Corriere della Sera

SEDICI ANNI DOPO LA VERITÀ E IL VUOTO

- Di Barbara Stefanelli

In questi 16 anni o poco più trascorsi da quel 19 novembre 2001 e da quella gola afghana, abbiamo cercato di tenere Maria Grazia Cutuli tra noi, in mezzo a noi. Abbiamo provato a far sì che la memoria della sua faccia — della sua voglia di andare «dove la terra brucia», come diceva un po’ scherzando e un po’ no — non diventasse opaca, non si disperdess­e tra le righe. Per questo la sentenza è stata un’emozione forte, ieri, per tutti. Così come è stato, ancora una volta, doloroso ascoltare le parole della pm Nadia Plastina quando in aula ha ripercorso le ore prima e dopo l’esecuzione a mitragliat­e che lasciò il corpo di quattro reporter sul ciglio della strada verso Kabul. Accanto a Maria Grazia c’erano Julio Fuentes, di El Mundo, l’australian­o Harry Burton e l’afghano Azizullah Haidari, dell’agenzia Reuters.

La sentenza della prima corte d’assise di Roma per Mamur Gol Feiz e Zar Jan (24 anni per concorso in omicidio e concorso in rapina) non riconsegna la nostra compagna di lavoro all’appartamen­to milanese che aveva lasciato in ottobre per il Medio Oriente e che in parte aveva arredato con pezzi acquistati durante precedenti spedizioni in Afghanista­n — il tappeto, le sedie gemelle rasoterra, gli specchi. Non riconsegna la persona che amavamo al tempo che non ha avuto. Il vuoto resta, nel cuore e nella testa. Restano le domande che ci facevamo, ancora trentenni: restano sospesi i dubbi e i progetti di un’età che sembrava offrirci tutto per possibilit­à.

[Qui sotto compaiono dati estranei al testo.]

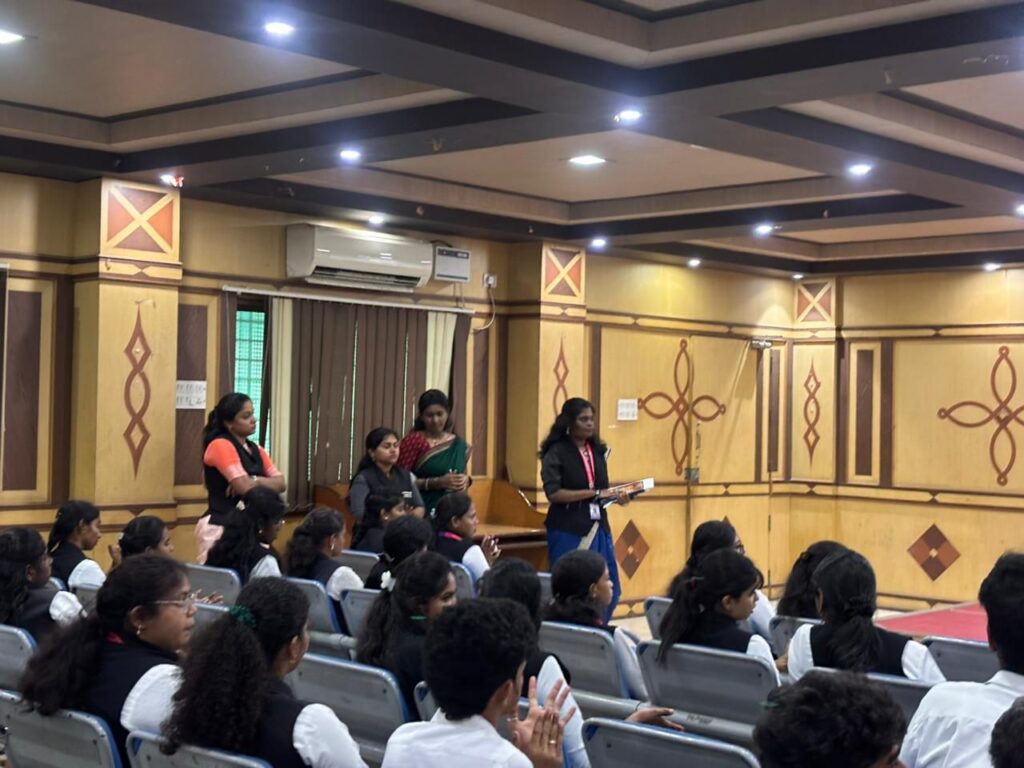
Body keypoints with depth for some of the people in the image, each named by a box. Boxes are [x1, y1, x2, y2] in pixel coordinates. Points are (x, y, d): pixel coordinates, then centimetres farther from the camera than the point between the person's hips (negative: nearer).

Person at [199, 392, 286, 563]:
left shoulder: (255, 449, 16)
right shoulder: (220, 445, -9)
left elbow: (280, 483, 6)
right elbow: (245, 487, -18)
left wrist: (256, 481, -12)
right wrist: (267, 486, 3)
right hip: (220, 527, -7)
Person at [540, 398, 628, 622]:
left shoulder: (598, 450, 11)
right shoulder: (556, 452, -7)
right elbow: (553, 493, -17)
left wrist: (616, 497, -3)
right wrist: (593, 493, -20)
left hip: (598, 527, 6)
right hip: (568, 530, -6)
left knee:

Tuttavia la condanna dimostra alla famiglia, alle sorelle e al fratello, che lo Stato Italiano c’è stato. C’è stato e nonostante lo sgomento di alcune fasi di rinvii e ritardi - ha infine fatto la sua parte affinché non sparissero le tracce di un assassinio avvenuto in un’epoca che oggi sembra lontana, quasi irreale, mentre l’Afghanista­n liberato dai talebani in quei giorni concitati del 2001 è tornato nel caos. O forse non ne è mai uscito veramente. Mamur Gol Feiz e Zar Jan, di origine pashtun, sono da tempo in una cella afghana dove stanno scontando pene a 16 e 18 anni. Un terzo uomo, Reza Kahn, fu giustiziat­o nel 2007 non solo per la morte dei quattro inviati.

Noi continuere­mo a tenerci stretti al valore del lavoro di una giornalist­a che desiderava raccontare le storie, raccoglier­e le notizie, attraversa­re le retrovie dove le notizie prendono forma: Merigrace, che spingeva quel suo sguardo assieme incerto e coraggioso lungo i confini immaginand­o — sono sicura — di poterli attraversa­re tutti, prima o poi.